All lines in the data below carrying the string "Alton" are to be located and copied.

Stored data:
--- START ---

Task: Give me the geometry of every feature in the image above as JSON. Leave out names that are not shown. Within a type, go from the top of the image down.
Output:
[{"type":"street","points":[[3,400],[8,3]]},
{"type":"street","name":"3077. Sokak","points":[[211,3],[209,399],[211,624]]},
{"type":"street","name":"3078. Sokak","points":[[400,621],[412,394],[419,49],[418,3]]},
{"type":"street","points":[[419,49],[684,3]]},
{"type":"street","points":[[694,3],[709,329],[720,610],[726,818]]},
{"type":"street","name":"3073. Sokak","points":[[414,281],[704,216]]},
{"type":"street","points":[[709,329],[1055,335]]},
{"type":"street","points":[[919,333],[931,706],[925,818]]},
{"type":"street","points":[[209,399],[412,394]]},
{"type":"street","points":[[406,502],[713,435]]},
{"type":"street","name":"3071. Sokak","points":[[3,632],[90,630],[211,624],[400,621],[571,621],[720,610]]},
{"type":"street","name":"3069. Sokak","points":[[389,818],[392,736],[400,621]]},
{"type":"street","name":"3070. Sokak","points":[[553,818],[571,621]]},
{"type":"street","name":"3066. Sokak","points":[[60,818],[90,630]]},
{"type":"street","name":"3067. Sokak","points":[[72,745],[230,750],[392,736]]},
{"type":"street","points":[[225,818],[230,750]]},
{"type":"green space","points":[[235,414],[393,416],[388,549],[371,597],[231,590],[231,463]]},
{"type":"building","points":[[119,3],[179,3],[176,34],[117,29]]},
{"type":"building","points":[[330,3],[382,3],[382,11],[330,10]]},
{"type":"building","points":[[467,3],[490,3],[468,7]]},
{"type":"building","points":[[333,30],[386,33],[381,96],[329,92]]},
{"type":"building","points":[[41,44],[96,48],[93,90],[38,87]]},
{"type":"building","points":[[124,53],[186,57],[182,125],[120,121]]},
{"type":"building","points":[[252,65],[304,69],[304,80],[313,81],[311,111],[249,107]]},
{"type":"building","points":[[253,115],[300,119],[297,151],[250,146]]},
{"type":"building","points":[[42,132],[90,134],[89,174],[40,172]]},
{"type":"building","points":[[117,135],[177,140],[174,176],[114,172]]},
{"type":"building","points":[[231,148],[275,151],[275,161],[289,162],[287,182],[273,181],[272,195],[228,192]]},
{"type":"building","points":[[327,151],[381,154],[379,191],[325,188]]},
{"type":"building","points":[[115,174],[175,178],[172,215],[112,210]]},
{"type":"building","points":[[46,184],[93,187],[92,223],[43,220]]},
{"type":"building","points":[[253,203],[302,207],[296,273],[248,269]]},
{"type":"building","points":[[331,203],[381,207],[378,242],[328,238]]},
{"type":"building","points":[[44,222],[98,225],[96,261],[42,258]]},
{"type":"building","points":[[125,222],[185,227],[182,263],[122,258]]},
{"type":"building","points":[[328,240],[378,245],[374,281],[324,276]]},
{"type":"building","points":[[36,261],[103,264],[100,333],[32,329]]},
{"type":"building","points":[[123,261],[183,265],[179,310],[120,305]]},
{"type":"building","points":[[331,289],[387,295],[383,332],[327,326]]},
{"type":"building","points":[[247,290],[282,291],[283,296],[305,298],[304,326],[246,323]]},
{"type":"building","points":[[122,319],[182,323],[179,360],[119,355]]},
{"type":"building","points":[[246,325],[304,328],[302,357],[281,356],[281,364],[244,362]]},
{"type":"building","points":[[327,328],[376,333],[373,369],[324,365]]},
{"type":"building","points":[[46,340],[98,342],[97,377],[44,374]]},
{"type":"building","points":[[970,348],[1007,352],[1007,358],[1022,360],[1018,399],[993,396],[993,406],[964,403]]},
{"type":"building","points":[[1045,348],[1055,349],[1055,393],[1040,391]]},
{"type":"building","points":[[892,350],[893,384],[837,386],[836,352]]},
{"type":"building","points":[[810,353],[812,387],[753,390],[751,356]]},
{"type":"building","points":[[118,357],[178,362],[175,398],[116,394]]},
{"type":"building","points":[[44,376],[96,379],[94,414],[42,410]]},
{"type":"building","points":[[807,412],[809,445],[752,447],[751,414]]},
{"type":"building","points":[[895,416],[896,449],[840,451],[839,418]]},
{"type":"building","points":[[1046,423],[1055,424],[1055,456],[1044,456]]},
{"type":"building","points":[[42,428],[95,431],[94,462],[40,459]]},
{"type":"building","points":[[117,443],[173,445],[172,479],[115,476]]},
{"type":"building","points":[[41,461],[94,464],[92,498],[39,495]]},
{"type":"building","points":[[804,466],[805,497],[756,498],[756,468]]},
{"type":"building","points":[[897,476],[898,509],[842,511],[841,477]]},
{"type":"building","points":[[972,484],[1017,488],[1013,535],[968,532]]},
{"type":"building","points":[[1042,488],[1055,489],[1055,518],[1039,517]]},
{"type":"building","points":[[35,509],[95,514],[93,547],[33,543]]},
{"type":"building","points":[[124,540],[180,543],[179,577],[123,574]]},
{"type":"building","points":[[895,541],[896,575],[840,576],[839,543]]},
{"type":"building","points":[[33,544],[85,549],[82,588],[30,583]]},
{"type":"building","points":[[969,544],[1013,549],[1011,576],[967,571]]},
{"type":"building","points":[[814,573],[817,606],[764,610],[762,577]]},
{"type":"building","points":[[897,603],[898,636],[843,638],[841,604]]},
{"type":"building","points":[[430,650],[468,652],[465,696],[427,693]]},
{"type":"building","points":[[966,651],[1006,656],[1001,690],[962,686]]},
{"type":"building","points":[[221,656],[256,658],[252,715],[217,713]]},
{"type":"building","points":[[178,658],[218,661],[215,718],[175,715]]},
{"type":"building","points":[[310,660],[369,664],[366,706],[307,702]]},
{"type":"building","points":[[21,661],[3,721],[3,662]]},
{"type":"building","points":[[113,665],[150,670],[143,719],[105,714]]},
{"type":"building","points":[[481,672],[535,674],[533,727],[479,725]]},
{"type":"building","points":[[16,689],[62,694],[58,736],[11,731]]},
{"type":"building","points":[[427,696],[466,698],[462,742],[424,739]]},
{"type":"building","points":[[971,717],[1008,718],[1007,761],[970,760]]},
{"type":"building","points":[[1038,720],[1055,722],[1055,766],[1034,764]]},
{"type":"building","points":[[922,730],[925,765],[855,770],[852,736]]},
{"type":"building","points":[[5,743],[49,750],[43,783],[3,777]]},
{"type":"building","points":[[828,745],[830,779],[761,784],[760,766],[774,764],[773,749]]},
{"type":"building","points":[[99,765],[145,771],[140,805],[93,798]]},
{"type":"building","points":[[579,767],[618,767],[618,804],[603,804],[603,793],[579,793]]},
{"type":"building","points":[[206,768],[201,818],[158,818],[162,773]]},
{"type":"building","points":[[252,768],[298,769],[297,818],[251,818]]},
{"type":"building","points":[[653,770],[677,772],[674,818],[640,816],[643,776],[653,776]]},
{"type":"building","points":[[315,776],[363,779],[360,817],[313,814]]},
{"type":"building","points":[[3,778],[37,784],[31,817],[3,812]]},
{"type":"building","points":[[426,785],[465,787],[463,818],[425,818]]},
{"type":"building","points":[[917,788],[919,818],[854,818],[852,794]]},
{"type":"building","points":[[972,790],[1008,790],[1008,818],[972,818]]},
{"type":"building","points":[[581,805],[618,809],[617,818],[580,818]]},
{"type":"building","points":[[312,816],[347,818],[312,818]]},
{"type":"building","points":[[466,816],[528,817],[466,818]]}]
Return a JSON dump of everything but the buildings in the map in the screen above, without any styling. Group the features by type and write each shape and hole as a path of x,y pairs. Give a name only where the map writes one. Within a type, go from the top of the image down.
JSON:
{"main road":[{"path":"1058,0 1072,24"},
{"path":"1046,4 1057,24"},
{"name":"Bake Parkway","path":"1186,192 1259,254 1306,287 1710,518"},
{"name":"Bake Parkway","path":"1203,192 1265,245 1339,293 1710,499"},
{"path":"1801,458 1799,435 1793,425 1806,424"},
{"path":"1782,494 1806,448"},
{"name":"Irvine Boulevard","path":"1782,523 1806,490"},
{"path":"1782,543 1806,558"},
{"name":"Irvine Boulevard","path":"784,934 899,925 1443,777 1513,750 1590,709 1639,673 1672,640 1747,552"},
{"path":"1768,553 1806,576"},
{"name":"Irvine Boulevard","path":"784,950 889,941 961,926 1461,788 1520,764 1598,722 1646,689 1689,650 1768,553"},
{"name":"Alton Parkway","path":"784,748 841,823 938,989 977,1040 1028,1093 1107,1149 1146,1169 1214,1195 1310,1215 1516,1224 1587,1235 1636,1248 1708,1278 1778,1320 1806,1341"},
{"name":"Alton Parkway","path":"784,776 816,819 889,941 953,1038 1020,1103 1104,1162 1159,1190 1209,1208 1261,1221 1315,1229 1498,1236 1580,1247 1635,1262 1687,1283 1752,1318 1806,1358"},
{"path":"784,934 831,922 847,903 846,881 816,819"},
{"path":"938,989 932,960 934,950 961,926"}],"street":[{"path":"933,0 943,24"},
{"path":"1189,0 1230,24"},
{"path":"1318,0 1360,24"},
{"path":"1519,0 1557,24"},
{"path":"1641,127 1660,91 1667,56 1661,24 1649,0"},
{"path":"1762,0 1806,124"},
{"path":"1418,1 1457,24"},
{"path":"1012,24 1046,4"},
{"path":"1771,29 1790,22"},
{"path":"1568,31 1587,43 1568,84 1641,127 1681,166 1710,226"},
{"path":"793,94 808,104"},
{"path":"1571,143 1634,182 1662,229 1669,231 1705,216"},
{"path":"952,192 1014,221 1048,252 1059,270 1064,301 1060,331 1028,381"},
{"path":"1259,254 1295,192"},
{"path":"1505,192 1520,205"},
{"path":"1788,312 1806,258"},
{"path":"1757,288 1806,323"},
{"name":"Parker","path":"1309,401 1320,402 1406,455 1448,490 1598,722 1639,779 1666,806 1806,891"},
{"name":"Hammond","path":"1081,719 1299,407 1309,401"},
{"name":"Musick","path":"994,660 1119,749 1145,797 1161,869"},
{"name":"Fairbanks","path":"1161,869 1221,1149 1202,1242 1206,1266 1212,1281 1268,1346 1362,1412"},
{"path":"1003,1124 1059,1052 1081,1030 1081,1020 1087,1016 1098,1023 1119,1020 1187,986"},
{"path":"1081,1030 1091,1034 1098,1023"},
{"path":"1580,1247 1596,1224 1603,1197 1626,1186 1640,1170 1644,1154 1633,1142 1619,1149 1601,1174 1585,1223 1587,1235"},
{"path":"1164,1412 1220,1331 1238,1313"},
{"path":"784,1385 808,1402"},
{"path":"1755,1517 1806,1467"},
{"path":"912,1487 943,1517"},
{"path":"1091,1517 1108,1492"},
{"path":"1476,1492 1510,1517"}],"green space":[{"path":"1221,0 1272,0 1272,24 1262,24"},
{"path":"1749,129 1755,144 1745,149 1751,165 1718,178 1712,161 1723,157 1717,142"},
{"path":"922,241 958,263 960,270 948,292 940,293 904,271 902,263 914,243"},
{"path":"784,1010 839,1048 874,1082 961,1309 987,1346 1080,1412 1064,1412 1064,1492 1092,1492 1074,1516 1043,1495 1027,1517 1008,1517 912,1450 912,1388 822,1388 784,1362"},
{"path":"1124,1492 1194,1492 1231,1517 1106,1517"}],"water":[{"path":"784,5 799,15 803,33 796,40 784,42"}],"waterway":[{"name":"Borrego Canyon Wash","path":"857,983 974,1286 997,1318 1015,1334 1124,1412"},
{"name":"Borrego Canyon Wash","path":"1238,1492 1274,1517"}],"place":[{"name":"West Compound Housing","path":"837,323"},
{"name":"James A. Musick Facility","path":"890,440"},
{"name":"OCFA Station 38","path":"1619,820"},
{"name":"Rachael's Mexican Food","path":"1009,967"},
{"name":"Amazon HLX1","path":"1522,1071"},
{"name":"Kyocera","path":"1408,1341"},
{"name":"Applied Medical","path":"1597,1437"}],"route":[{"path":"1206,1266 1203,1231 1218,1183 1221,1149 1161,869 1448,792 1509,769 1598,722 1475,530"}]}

--- END ---

TASK SOLUTION –
{"name":"Alton Parkway","path":"784,748 841,823 938,989 977,1040 1028,1093 1107,1149 1146,1169 1214,1195 1310,1215 1516,1224 1587,1235 1636,1248 1708,1278 1778,1320 1806,1341"},
{"name":"Alton Parkway","path":"784,776 816,819 889,941 953,1038 1020,1103 1104,1162 1159,1190 1209,1208 1261,1221 1315,1229 1498,1236 1580,1247 1635,1262 1687,1283 1752,1318 1806,1358"},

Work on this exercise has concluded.